Graduate students and postdocs at a handful of labs are getting trained to study behavior in mice with one of several types of genetic mutations. Some of the mice have an extra gene added from another species; others have a specific gene "knocked out" so that it's nonfunctional; and others have general mutations to a certain area of their DNA.
And because there's a shortage of behavioral expertise in this area, many are writing their own tickets into some of the best research jobs in the country.
The job of psychologists in these positions, among other things, is to analyze the mice for behavioral changes that might be caused by the gene mutation. If they find a gene that appears to affect some aspect of behavior, the knowledge they glean could help them and their collaborators begin to understand behaviors and traits, such as aggression, mating and anxiety, from molecules on up.
These techniques are proving so powerful, and are receiving so much funding and attention, that research universities and medical schools are ramping up efforts to build mouse- specific behavior laboratories. But they're finding a shortage of behavioral experts to work with the molecular and cellular biologists who create the genetic mouse mutants.
"There are not as many behavioral experts in the field as are needed," says Jacqueline Crawley, PhD, chief of the National Institute of Mental Health's (NIMH) behavioral neuropharmacology intramural lab, which conducts these types of studies.
"There needs to be more training at the graduate student and postdoctoral level in mouse behavioral tasks," she says. "My postdocs are in high demand right now. Not only is it a fascinating set of skills to acquire, but it will increase your job prospects."
Where do people go to get the training they need to work with these genetic mouse models?
Anyone trained in a psychology or behavioral neuroscience program to do experimental work with rats is most of the way there, says Crawley.
"Once you're trained in conducting rat behavioral tasks, it doesn't take too much more training," she says. "The mouse is not that different from the rat, but it is advisable to spend time in a real expert lab because there are several critical differences."
There are a handful of such "expert" labs that study behavior in genetically mutated mice, including Crawley's, Randy Nelson's at Johns Hopkins University, Donald Pfaff's at Rockefeller University and Lisa Gold's at Scripps Research Institute.

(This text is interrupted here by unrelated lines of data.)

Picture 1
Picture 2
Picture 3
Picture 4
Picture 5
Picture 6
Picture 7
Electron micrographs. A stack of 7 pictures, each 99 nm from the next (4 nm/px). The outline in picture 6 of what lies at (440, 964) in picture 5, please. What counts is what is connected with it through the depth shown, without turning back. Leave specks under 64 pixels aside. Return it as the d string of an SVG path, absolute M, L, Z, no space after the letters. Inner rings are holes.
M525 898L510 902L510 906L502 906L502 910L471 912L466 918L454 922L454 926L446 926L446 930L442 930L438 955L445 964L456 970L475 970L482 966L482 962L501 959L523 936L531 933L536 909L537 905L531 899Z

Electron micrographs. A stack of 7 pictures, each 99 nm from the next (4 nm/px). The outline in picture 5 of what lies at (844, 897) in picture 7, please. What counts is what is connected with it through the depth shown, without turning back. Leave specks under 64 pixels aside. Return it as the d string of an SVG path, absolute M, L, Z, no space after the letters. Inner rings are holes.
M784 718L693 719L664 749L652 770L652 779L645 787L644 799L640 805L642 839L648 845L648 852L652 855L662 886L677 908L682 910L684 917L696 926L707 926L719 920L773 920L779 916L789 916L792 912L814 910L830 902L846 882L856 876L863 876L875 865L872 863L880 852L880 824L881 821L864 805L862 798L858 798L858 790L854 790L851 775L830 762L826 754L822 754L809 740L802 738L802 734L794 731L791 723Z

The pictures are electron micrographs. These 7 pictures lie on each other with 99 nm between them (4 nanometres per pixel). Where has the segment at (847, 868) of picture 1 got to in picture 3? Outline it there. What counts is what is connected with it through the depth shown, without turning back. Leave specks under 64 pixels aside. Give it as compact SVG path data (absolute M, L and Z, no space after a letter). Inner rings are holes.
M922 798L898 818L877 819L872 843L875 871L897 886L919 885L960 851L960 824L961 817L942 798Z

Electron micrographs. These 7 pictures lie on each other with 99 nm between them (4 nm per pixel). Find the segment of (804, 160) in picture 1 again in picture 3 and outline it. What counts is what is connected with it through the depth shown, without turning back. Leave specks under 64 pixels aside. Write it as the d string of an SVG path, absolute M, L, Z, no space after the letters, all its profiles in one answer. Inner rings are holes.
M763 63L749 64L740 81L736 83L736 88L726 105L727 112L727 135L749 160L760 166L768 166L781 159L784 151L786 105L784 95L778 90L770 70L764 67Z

The National Institutes of Health has training grants available for students who want experience studying mouse behavior, says NIMH Director Steven Hyman, MD. "People should contact NIMH to find out about training grants," he says, adding that researchers should expect to see more targeted program announcements this fiscal year.
To get the best experience, it's important to find a lab with experts in both behavior and genetics, says Pfaff, who studies instinctive behaviors, such as mating. The best researchers are the ones who can speak the language of brain, behavior and genes, he says.
"Labs are really going after recent grads in behavioral neuroscience--what we once called physiological psychology," says John Crabbe, PhD, who runs a behavioral genetics lab at Oregon Health Sciences University. "Molecularly oriented groups are creating genetically engineered animals right and left and their next question is 'What have I done?' So they're looking to add well-trained postdocs with behavioral expertise. There are a lot of jobs out there."